TASK OBJECTIVE - Reproduce word for word the stretch of the passage on Paul and looking at the unseen from "What do you" through "are obviously made?".

TEXT EXTRACT -
········
Ministry Remnants: Apostle Paul tells us what to see

What do you look at? Do you regularly look at what is invisible? How would you? Or do you spend your time looking at what can be seen, the things for which eyes are obviously made?

In II Corinthians 4:18 Paul speaks in paradox, easily missed by those too familiar with the passage. "Look at what you can not see," he says. Huh? How do you see what cannot be seen? And further he says "Do NOT look at what CAN be seen."

I love the apostle Paul and believe he speaks the Word of God and so I listen and learn. Of course we know he speaks of the life of faith, the only life which leads to the eternal, the only path by which we can know God. As we see in a later Epistle, when we come to God we must "believe that He is and that He rewards those who diligently seek Him." And in that same letter we read that faith is itself the evidence of what we cannot see.

What am I looking at? Paul says quit looking at the stuff you can see because it is passing away! Ever reasonable, Paul does not disappoint. Why would we set our sights on passing things? Because they will not last. We long for that which is forever, even for the eternal - whatever always has been and always will be.
········
COLLECTED MATERIAL -
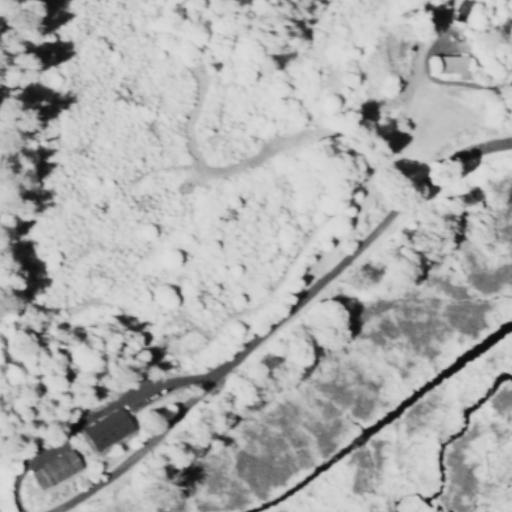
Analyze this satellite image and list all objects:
········
RESPONSE BELOW -
What do you look at? Do you regularly look at what is invisible? How would you? Or do you spend your time looking at what can be seen, the things for which eyes are obviously made?